Year: Team; Games; Tackles; Interceptions; Fumbles
GP: GS; Cmb; Solo; Ast; Sck; TFL; Int; Yds; TD; Lng; PD; FF; FR; Yds; TD
2001: PIT; 2; 0; 2; 2; 0; 0.0; 0; 0; 0; 0; 0; 0; 0; 0; 0; 0
2002: PIT; 2; 1; 4; 3; 1; 0.0; 0; 0; 0; 0; 0; 0; 0; 0; 0; 0
2004: PIT; 2; 2; 7; 3; 4; 2.0; 1; 0; 0; 0; 0; 1; 0; 0; 0; 0
2005: PIT; 4; 4; 18; 14; 4; 1.5; 2; 0; 0; 0; 0; 1; 0; 0; 0; 0
2007: PIT; 1; 1; 1; 1; 0; 0.0; 0; 0; 0; 0; 0; 0; 0; 0; 0; 0
2009: ARI; 2; 2; 4; 3; 1; 0.0; 0; 0; 0; 0; 0; 0; 0; 0; 0; 0
2012: SFO; 2; 0; 0; 0; 0; 0.0; 0; 0; 0; 0; 0; 0; 0; 0; 0; 0
15; 10; 36; 26; 10; 3.5; 3; 0; 0; 0; 0; 2; 0; 0; 0; 0

==Personal life and death==
Haggans played football, basketball, and track at Palos Verdes Peninsula High School (PVPHS) in Southern California, earning three letters in each sport. During his freshman and sophomore years, he was on football teams that went undefeated. In 1993 and 1994, he was named all-league as a tight end and defensive tackle, while also earning all-division honors. In 1994, Haggans helped lead PVPHS's varsity team to a league title. He had a son named Damon and a daughter named Alianna. He majored in art at Colorado State.
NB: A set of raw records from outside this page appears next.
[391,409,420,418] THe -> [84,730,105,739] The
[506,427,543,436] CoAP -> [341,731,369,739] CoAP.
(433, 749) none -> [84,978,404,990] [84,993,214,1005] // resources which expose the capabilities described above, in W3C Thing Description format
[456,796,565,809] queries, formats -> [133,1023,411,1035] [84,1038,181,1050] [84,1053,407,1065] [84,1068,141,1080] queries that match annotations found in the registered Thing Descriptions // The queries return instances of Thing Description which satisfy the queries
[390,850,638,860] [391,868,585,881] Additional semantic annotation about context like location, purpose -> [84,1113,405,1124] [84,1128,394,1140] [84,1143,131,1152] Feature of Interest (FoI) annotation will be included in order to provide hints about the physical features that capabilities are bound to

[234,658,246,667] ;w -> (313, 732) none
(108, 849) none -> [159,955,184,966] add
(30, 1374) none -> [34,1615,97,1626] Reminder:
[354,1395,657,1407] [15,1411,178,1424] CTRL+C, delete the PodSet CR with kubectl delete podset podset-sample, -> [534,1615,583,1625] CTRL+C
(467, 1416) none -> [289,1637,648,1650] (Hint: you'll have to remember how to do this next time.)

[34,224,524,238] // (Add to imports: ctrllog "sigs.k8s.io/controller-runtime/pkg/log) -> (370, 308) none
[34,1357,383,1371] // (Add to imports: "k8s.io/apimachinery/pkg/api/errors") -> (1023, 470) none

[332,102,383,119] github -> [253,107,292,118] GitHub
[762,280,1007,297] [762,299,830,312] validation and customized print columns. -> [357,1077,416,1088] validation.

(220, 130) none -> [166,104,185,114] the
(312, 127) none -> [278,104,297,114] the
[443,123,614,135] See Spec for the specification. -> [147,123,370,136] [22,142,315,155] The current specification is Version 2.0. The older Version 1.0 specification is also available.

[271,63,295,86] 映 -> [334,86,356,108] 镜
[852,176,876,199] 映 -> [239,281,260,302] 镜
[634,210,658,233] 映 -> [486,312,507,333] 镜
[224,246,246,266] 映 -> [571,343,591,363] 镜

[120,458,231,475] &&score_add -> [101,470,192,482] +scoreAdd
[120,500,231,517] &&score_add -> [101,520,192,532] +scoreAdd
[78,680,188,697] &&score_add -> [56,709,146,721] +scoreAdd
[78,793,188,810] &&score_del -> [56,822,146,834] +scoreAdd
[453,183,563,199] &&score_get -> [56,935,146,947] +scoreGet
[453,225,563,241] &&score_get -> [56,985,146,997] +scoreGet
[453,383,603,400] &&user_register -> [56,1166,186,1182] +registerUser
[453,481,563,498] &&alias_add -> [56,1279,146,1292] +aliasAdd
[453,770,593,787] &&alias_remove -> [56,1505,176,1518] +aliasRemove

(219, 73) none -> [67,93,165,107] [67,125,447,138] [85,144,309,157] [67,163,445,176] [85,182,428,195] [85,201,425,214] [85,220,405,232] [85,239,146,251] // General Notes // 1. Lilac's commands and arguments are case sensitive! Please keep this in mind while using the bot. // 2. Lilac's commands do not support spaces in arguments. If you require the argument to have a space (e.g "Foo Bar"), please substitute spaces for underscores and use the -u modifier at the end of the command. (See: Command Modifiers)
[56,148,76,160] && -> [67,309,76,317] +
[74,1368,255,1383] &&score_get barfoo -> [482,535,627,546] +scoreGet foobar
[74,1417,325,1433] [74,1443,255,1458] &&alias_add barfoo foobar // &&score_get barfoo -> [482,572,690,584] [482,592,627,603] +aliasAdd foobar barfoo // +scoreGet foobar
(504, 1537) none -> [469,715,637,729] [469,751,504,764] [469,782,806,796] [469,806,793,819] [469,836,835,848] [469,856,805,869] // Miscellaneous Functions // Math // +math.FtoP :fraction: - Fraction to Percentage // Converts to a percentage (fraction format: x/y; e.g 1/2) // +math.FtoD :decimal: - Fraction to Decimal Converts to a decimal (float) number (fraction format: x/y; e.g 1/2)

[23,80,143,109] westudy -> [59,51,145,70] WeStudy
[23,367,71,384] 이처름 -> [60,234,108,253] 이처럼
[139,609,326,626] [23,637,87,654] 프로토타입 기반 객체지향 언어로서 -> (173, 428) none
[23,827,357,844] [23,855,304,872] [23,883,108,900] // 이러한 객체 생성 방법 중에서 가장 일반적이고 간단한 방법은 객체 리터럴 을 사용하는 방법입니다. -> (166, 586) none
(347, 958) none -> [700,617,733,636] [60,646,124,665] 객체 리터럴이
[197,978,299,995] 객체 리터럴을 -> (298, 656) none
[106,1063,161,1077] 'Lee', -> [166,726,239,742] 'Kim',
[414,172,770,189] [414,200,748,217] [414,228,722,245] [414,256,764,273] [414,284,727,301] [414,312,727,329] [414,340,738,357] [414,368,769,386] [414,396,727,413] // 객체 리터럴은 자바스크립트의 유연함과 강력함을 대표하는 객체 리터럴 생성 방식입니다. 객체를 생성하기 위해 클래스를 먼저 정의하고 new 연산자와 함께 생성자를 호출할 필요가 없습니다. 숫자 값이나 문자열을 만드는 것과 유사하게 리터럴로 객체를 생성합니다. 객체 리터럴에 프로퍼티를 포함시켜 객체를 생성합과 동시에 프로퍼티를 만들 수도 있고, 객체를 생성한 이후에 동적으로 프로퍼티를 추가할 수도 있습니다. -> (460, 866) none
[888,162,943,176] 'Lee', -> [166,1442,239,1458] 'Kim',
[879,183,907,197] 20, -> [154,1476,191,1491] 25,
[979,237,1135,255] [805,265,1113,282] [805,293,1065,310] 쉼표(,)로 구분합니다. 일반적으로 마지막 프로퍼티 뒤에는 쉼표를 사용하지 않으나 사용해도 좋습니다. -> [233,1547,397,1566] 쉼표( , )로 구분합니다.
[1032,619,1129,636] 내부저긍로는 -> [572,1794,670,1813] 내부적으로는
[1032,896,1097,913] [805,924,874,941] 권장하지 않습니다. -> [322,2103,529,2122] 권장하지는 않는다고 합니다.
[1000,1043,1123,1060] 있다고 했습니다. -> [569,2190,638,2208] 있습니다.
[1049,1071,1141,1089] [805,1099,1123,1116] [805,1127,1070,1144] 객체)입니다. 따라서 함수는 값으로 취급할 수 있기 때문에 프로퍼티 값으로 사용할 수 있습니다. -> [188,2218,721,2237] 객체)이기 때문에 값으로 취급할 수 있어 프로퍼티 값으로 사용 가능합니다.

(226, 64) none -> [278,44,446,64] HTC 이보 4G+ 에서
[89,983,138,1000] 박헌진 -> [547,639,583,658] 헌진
Haggans died on June 17, 2023, at the age of 46. His death was attributed to chronic alcohol use.

===Charity===
In 2012, Haggans became the first NFL player to support the Black Out Child Abuse Campaign. Black Out Child Abuse, Inc. is a 501(c)3 non-profit foundation, with offices in Westerville, OH, was founded in 2012 and serves families and organizations across the country; bringing education, assistance and support to those in need. Haggans wore blackout paint as opposed to the stick on in support of this cause.